Reading passage »
This post is the last in a series of six updates for the 2015-16 academic year. The posts in this series are co-written by Mark Elliott and Robert Thomas, the authors of Public Law, published by Oxford University Press. Further information about Public Law can be found here. Our focus in these updates is on six key areas in which the constitution is undergoing, or is likely to undergo, change. We have taken as our reference point the outcome of the 2015 general election, and its likely implications for the future of the British constitution. In this final post in the series, we examine the Government’s proposals (such as they are at present) to repeal the Human Rights Act 1998 and replace it with a British Bill of Rights.
The Conservative Party has never been particularly keen on the Human Rights Act 1998 (HRA). In its 2010 election manifesto it undertook to “replace the Human Rights Act with a UK Bill of Rights”. Similarly, the Party’s 2015 manifesto said that:
The next Conservative Government will scrap the Human Rights Act, and introduce a British Bill of Rights. This will break the formal link between British courts and the European Court of Human Rights, and make our own Supreme Court the ultimate arbiter of human rights matters in the UK.

Information shown »
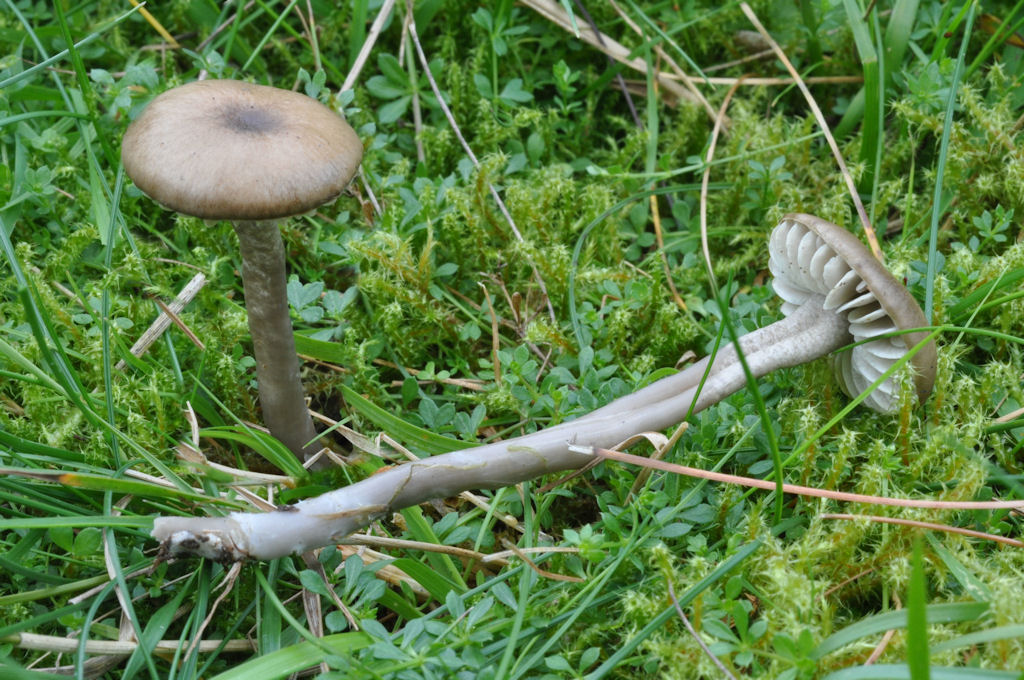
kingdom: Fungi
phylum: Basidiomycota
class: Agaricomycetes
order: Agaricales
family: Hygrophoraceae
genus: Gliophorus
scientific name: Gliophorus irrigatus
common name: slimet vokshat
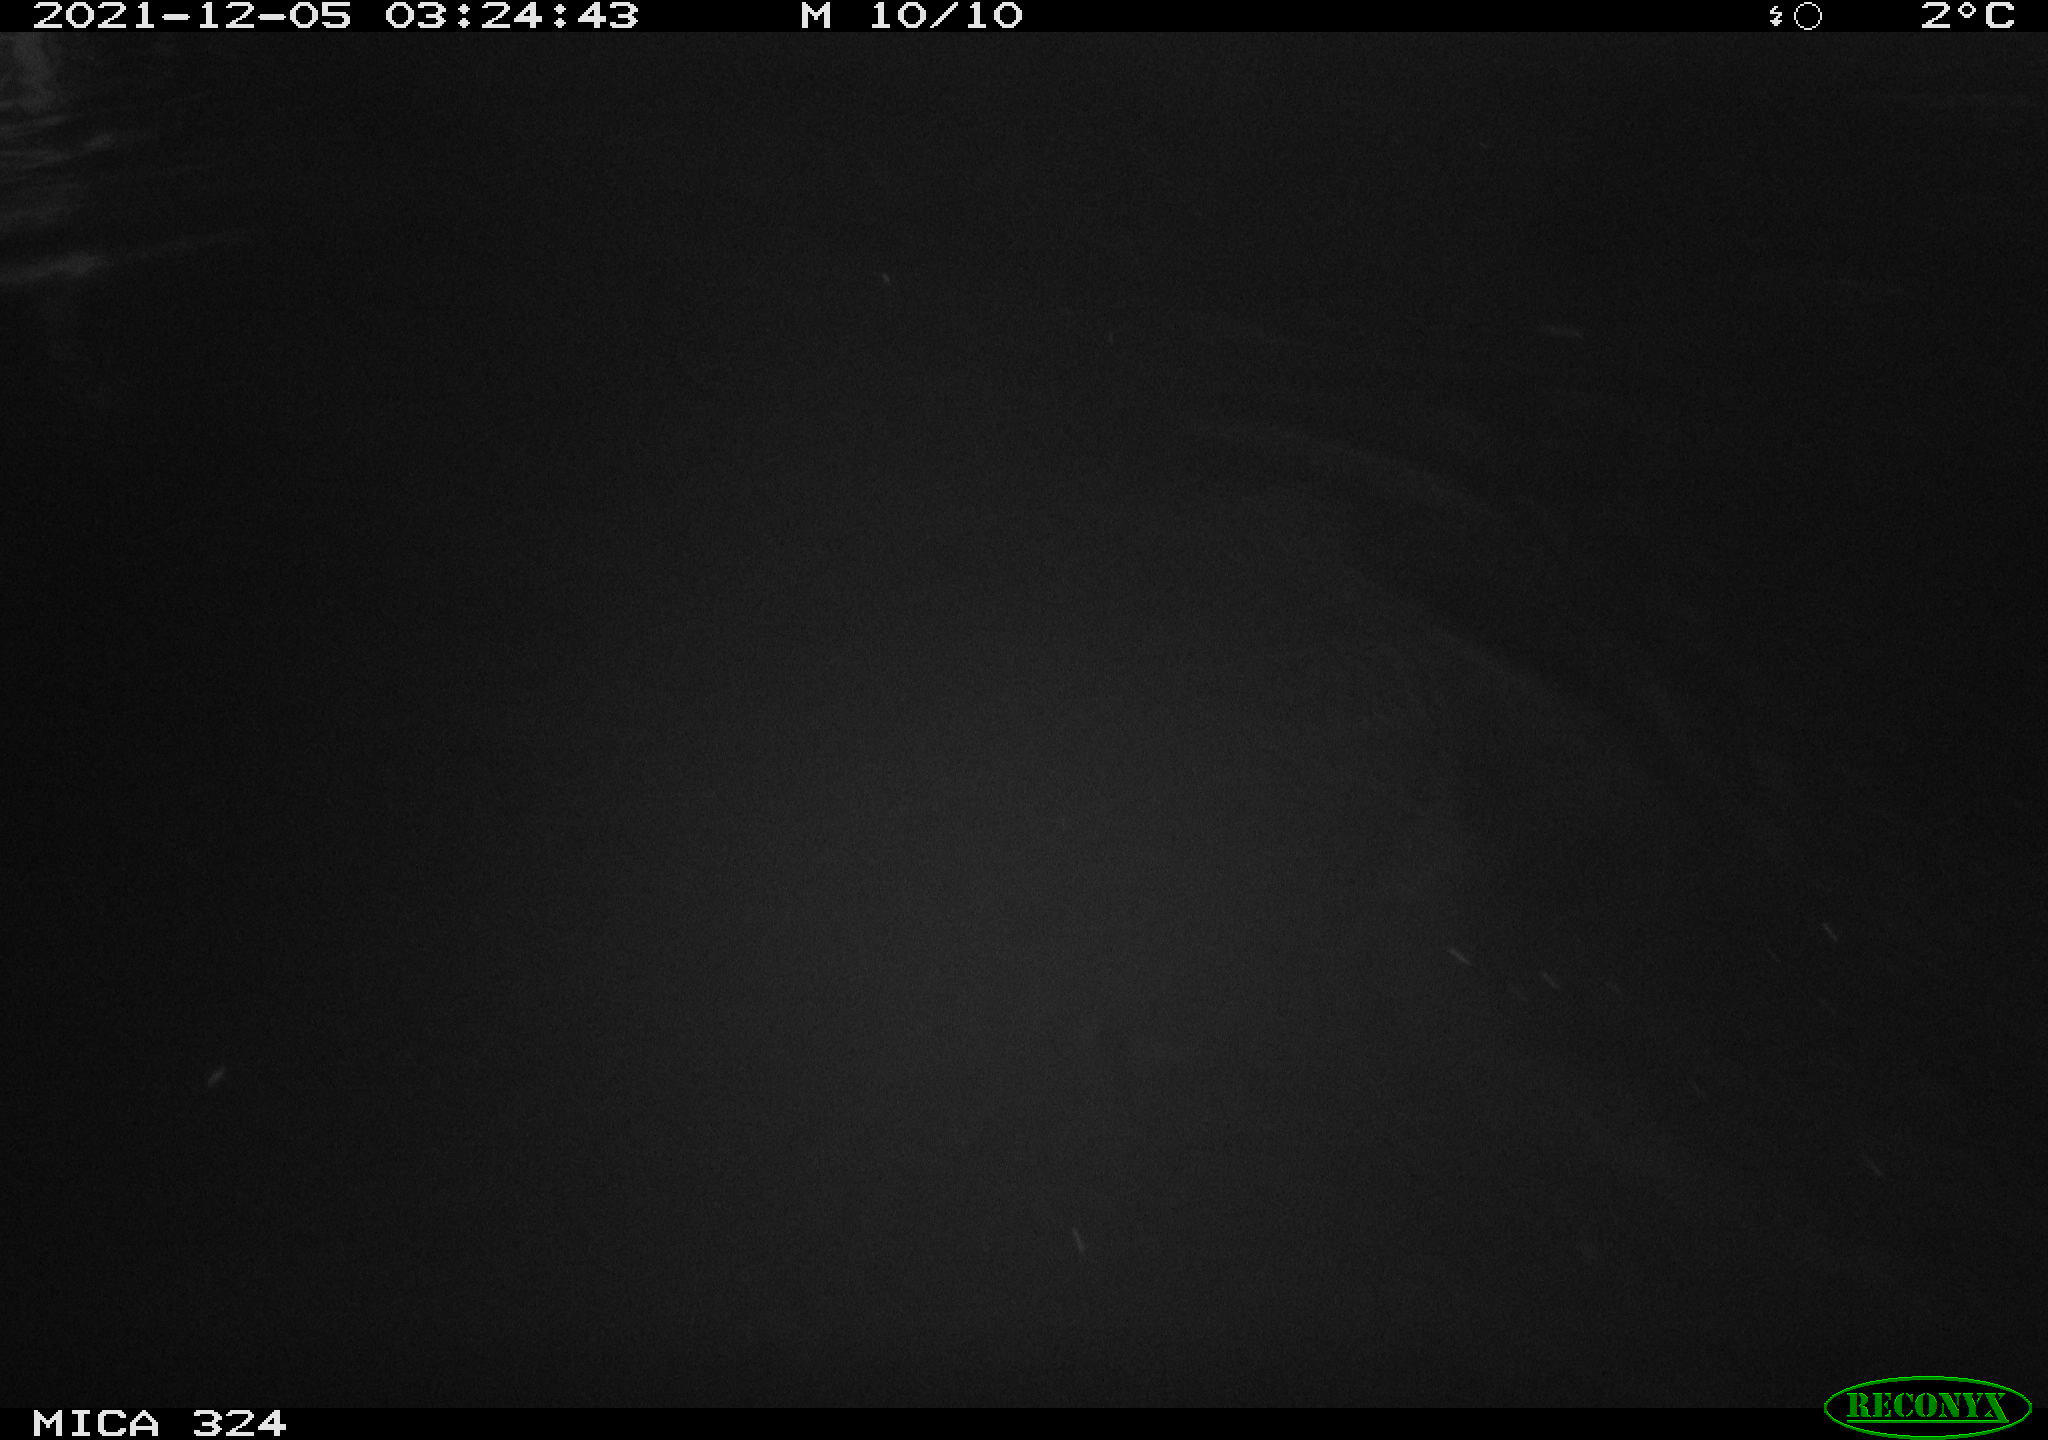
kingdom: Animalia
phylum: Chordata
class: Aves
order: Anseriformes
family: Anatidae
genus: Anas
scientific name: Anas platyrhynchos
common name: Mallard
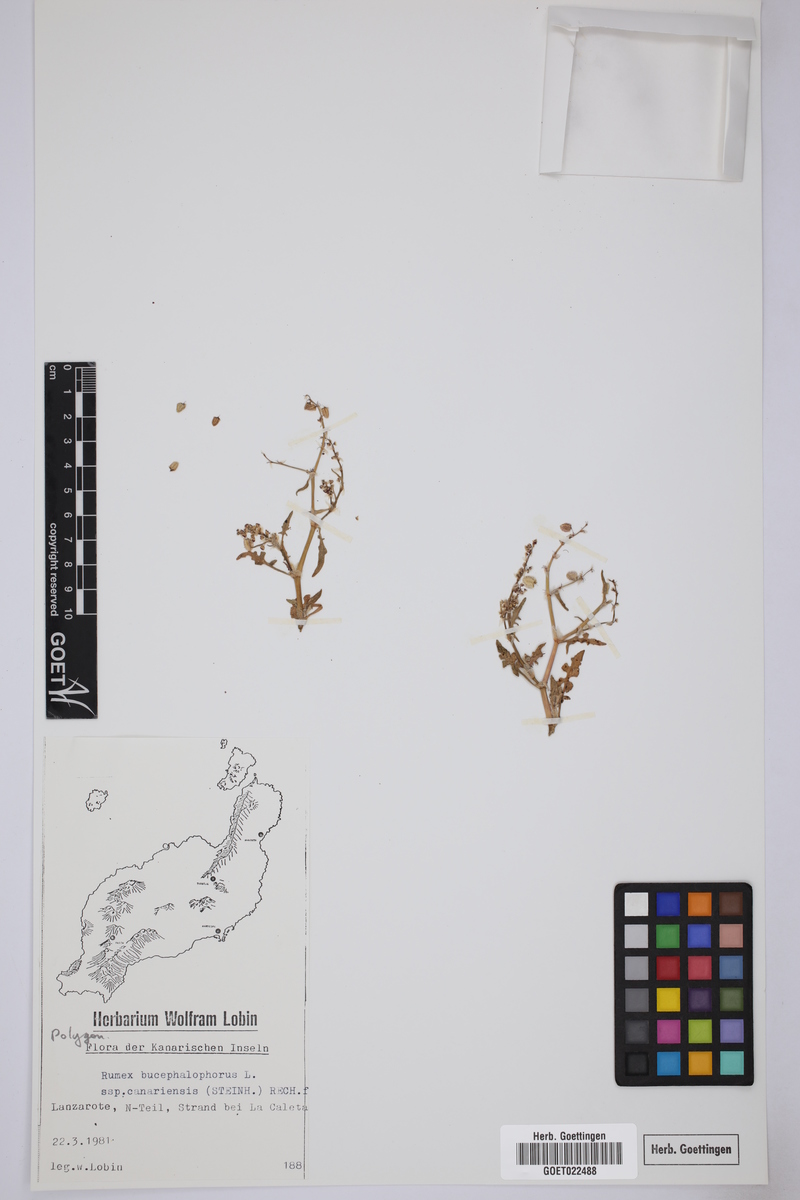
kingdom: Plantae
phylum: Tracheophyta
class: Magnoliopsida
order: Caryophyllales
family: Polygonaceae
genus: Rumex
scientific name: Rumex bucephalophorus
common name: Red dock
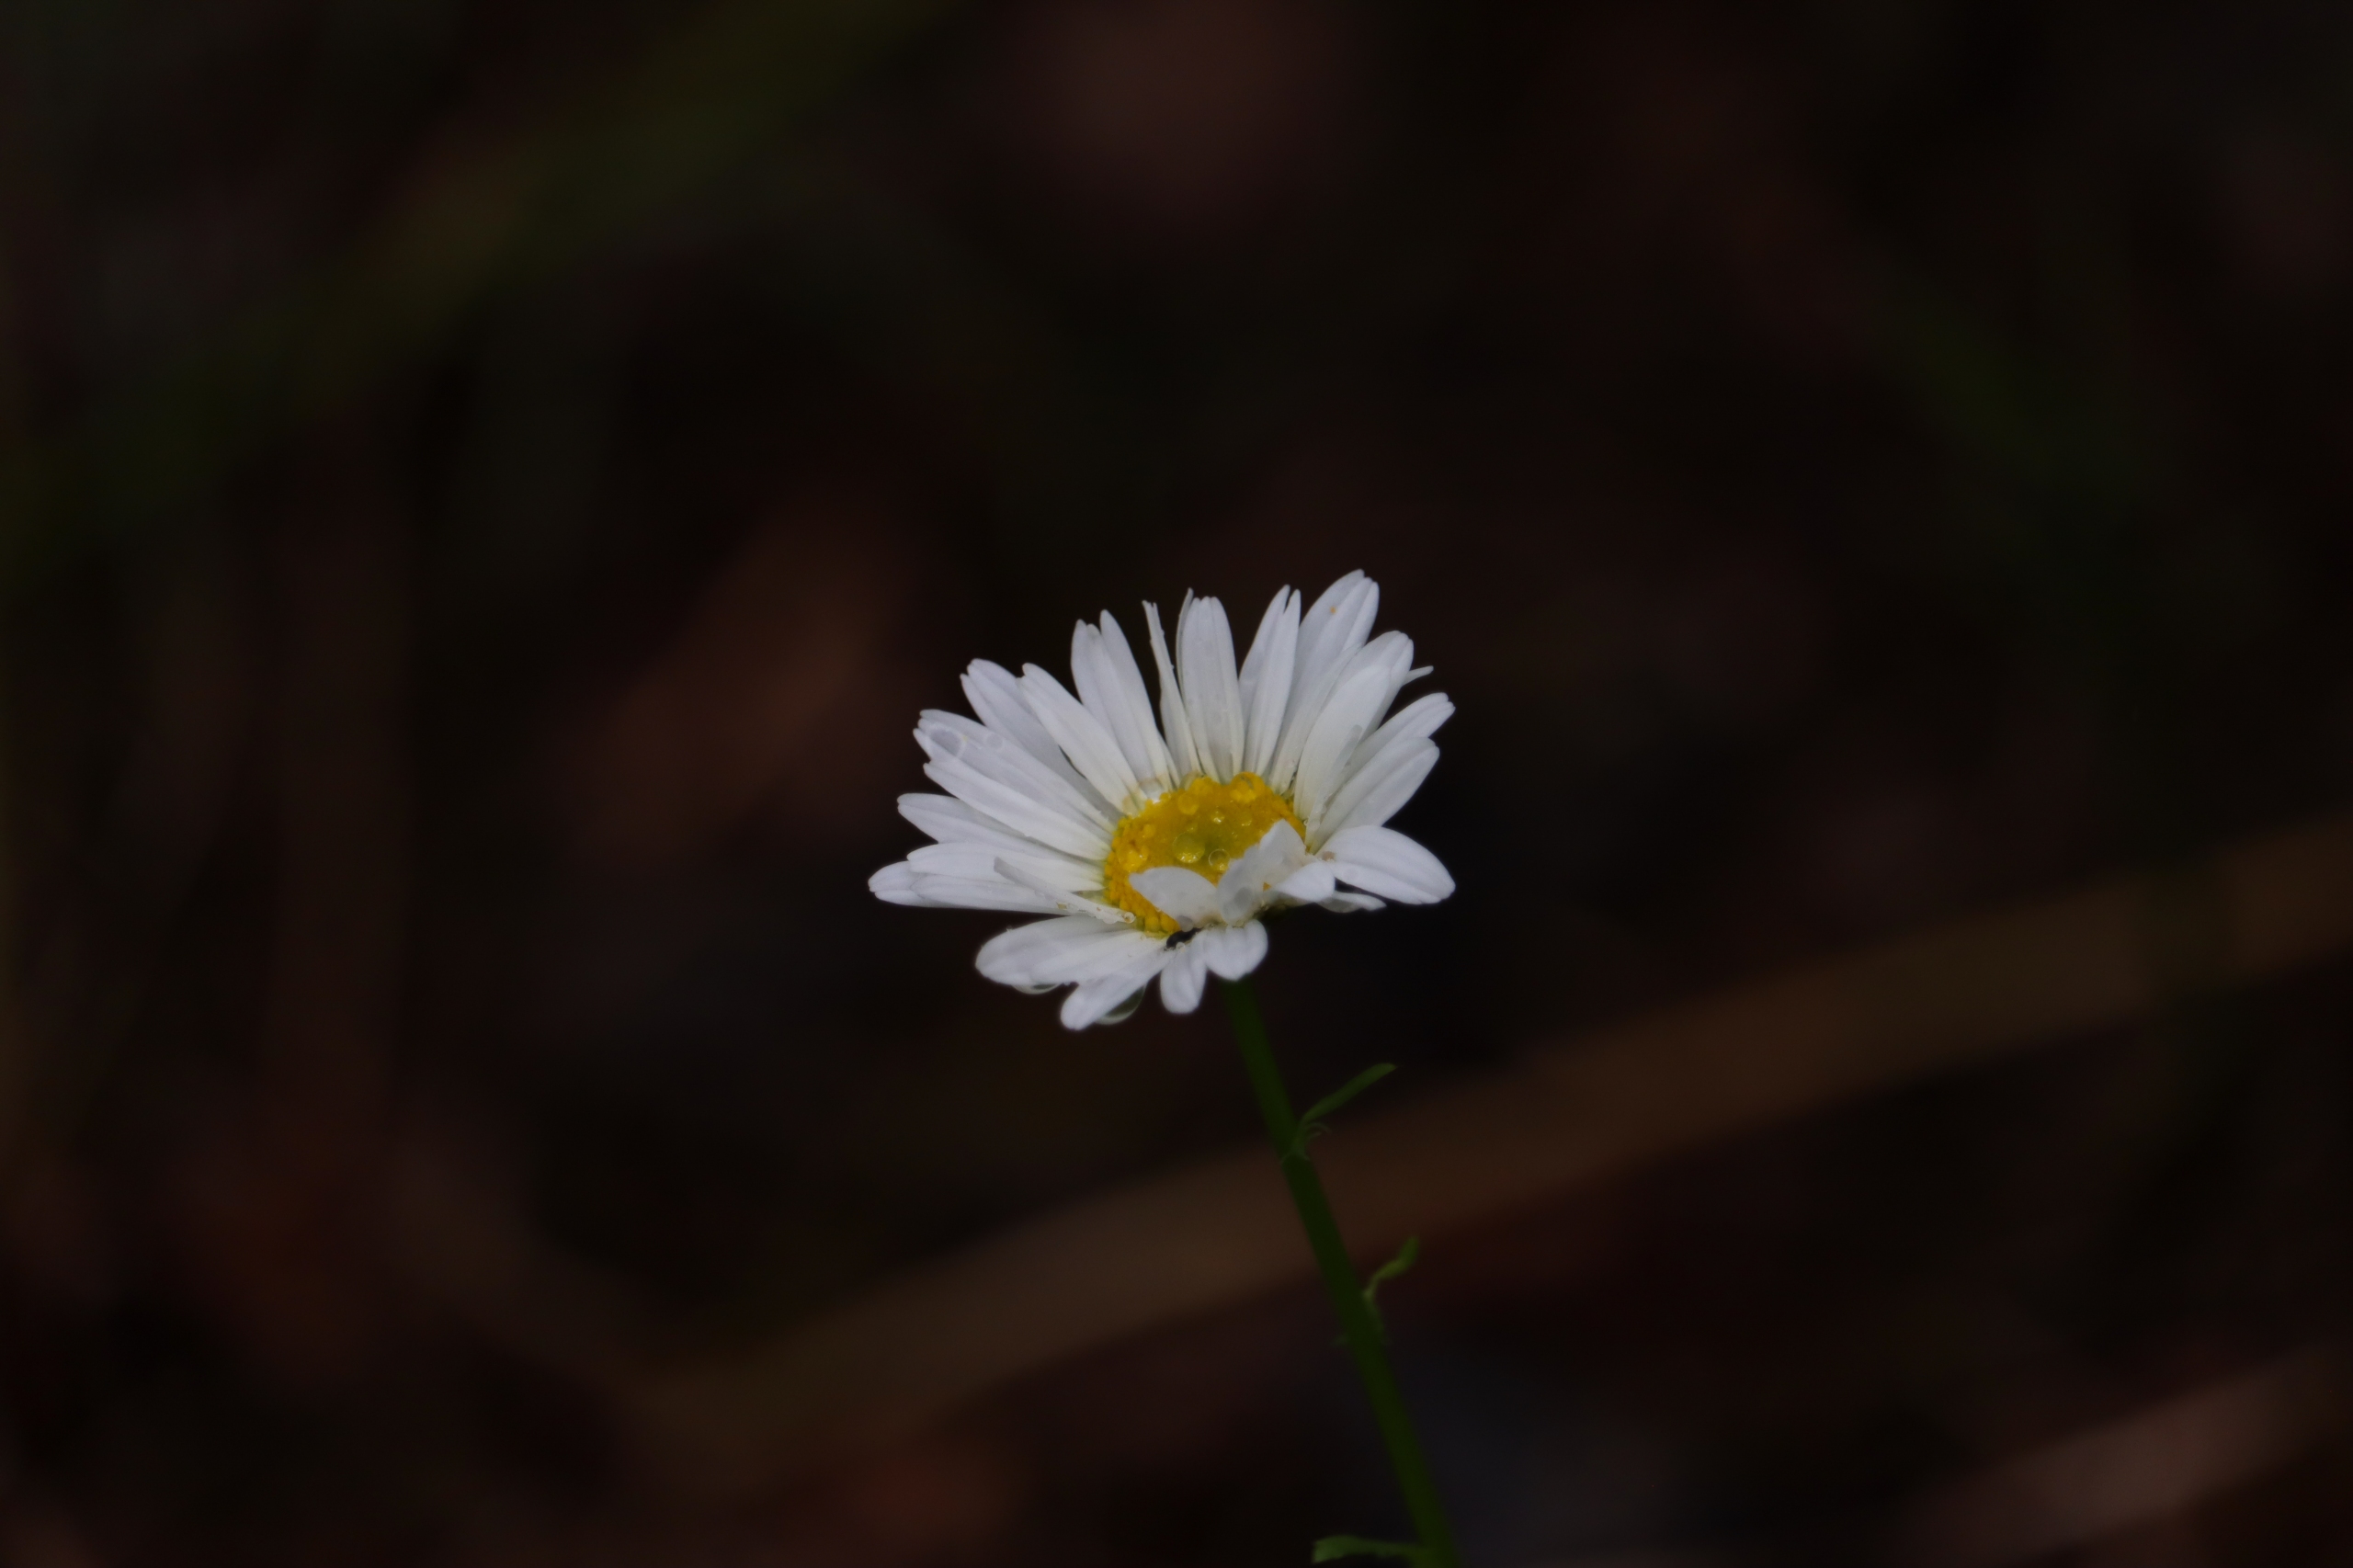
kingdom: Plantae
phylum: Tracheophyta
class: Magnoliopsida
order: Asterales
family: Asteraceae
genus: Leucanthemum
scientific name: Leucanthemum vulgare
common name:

Set tasks »
1: Please recast the records as a numbered list, beginning at the line that contains "genus: Rumex" and running through the end of the records. Omit blank lines and the pictures.
2: Continue the post on replacing the Human Rights Act from its final sentence.

The answers »
1:
1. genus: Rumex
2. scientific name: Rumex bucephalophorus
3. common name: Red dock
4. kingdom: Plantae
5. phylum: Tracheophyta
6. class: Magnoliopsida
7. order: Asterales
8. family: Asteraceae
9. genus: Leucanthemum
10. scientific name: Leucanthemum vulgare
11. common name:

2:
The manifesto went on to spell out the Party’s proposals in more detail:
We will scrap Labour’s Human Rights Act and introduce a British Bill of Rights which will restore common sense to the application of human rights in the UK. The Bill will remain faithful to the basic principles of human rights, which we signed up to in the original European Convention on Human Rights. It will protect basic rights, like the right to a fair trial, and the right to life, which are an essential part of a modern democratic society. But it will reverse the mission creep that has meant human rights law being used for more and more purposes, and often with little regard for the rights of wider society. Among other things the Bill will stop terrorists and other serious foreign criminals who pose a threat to our society from using spurious human rights arguments to prevent deportation.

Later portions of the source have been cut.